Recently, several MITA members received letters from the MI Unemployment Insurance Agency notifying them that a “solvency tax” would be added to their 2009 unemployment tax rate due to a negative balance in the state’s Unemployment Trust Fund.
Employers, who have paid into the Trust Fund less than the Unemployment Insurance Agency has paid out to their former employees, were likely one of over 40,000 Michigan businesses that received this letter. In that letter companies were notified of their corporate negative balance to the Trust Fund and were given the option to pay that negative balance amount or a solvency tax beginning in the 2009 tax year.
Essentially, the Michigan Employment Security Act requires a solvency tax to be imposed if, on the preceding June 30th, the balance in the Trust Fund is less than the total amount of un-repaid federal loans. On June 30, 2008, the Trust Fund had $177 million in unpaid federal loans.
A disproportionate amount of increased unemployment cost will fall on seasonal construction companies because of their heavy use of the Trust Fund.
A second letter, with your new unemployment tax rate, will be mailed in early January.
The solvency tax is in addition to an employer’s calculated tax rate and will be displayed as a separate line item on Form UIA 1771, Tax Rate Determination for Calendar Year 2009 (if you are a negative balance employer).

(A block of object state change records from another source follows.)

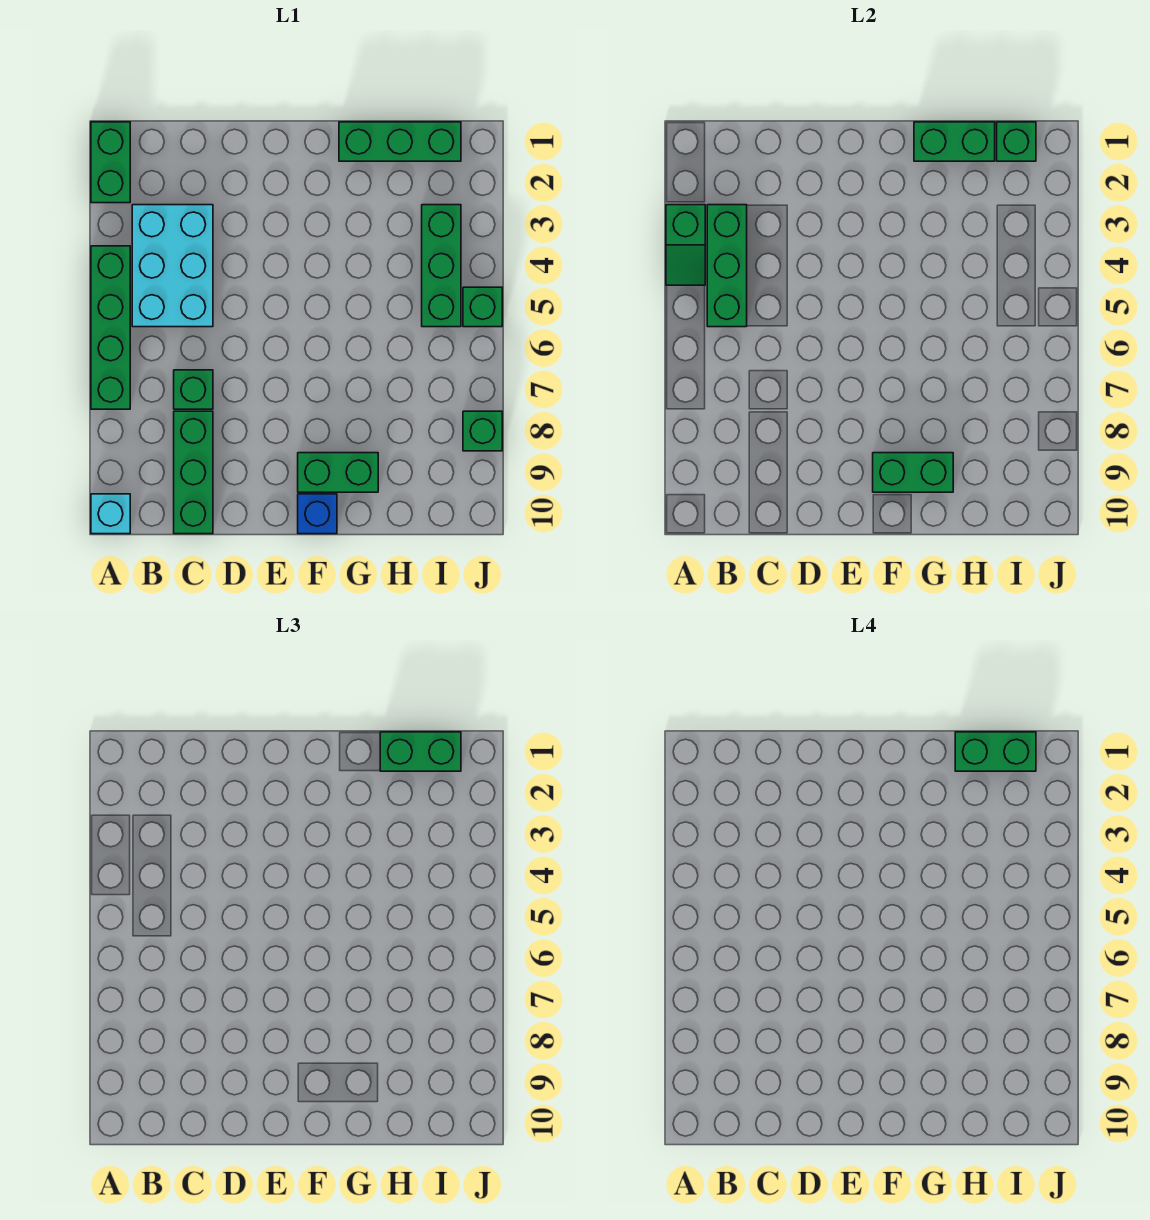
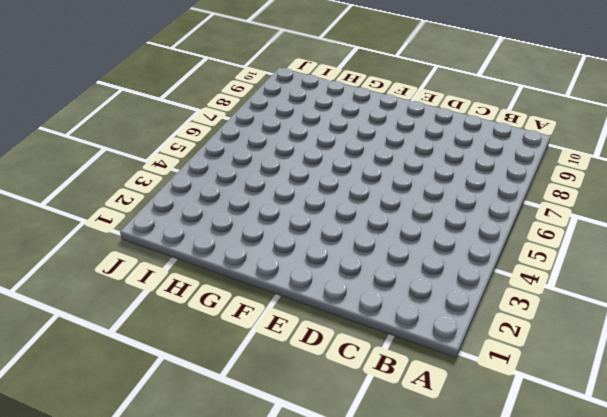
none -> green 1x2 brick [91,122,130,203]
none -> green 1x4 brick [91,246,130,409]
none -> cyan 1x1 brick [91,494,130,534]

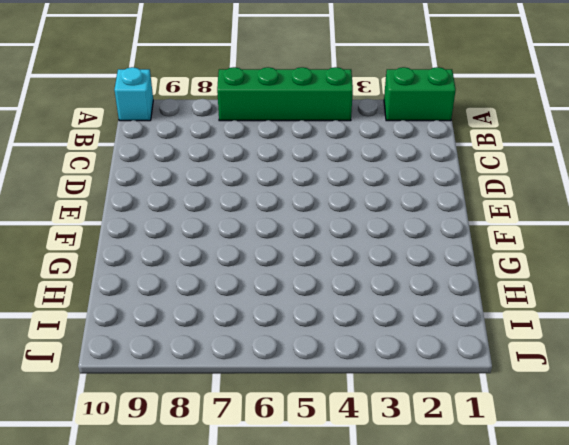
none -> cyan 2x3 brick [132,205,213,327]
none -> green 1x1 brick [174,370,213,409]
none -> green 1x3 brick [174,411,213,534]

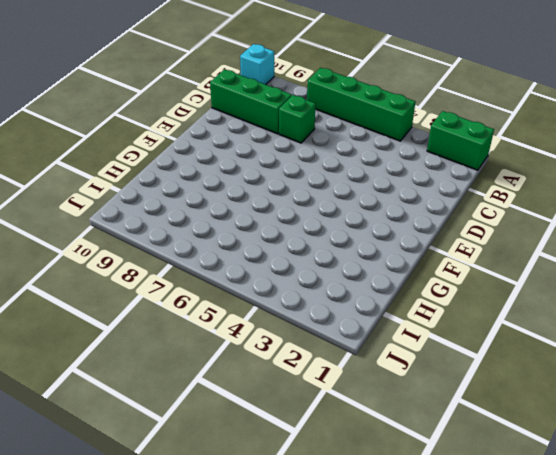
none -> cyan 2x3 brick [132,205,213,327]
none -> green 1x2 brick [298,453,378,492]
none -> blue 1x1 brick [298,494,337,534]

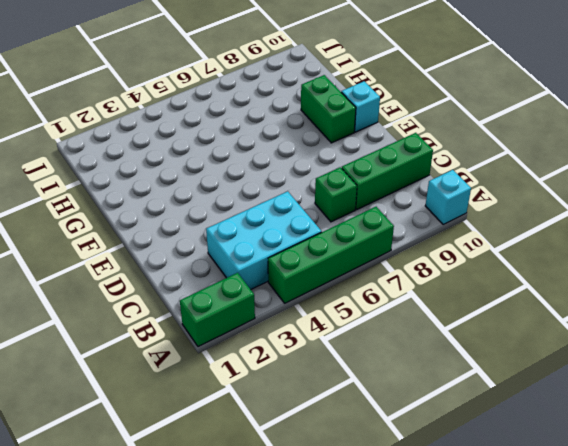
cyan 1x1 brick [341,81,380,132] -> blue 1x1 brick [298,494,337,534]
none -> green 1x3 brick [339,122,461,161]
none -> green 1x3 brick [422,205,461,327]
none -> green 1x1 brick [463,287,502,327]

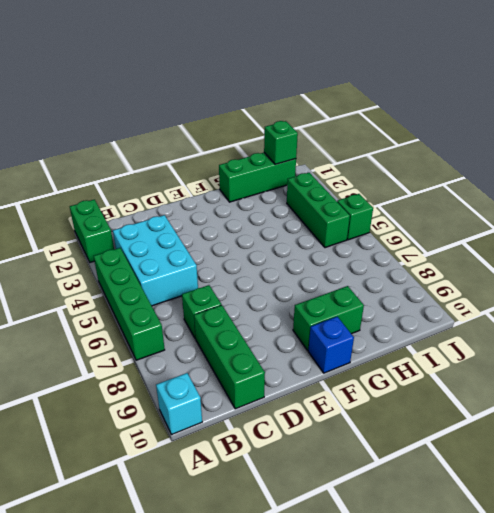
none -> green 1x1 brick [463,411,502,451]
none -> green 1x2 slope [666,205,705,285]
none -> green 1x3 brick [707,205,747,327]

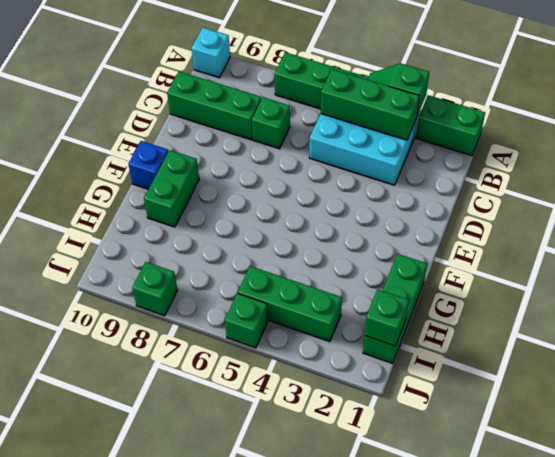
none -> green 1x2 brick [873,453,953,492]
none -> green 1x2 brick [914,122,995,161]
none -> green 1x2 brick [380,732,461,771]

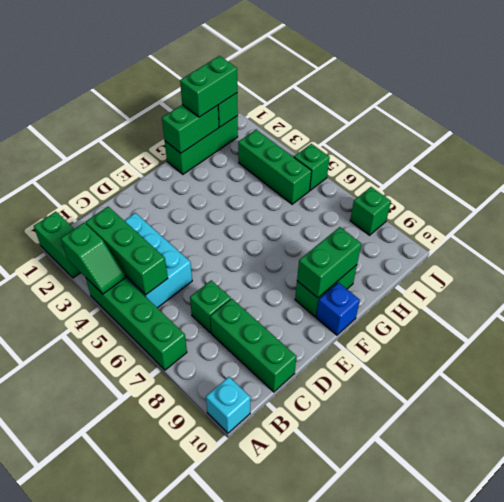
none -> green 1x2 brick [955,732,1036,771]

Currently, the maximum unemployment tax rate is 10.3%, which many contractors already pay. Based on the maximum solvency formula, the new maximum unemployment tax rate as of January 2009 will be 11.05%. Thus, at the end of the year an employer will have paid an additional $67.50 per employee, based on the annual taxable wage base per employee of $9,000. The tax rate will be different for companies not paying the maximum solvency amount.
This is the first addition of a solvency tax here in Michigan since 1982. Five other states have taken similar measures to keep their trust funds solvent. It is unclear if the solvency tax will be removed after one year or continued in the future.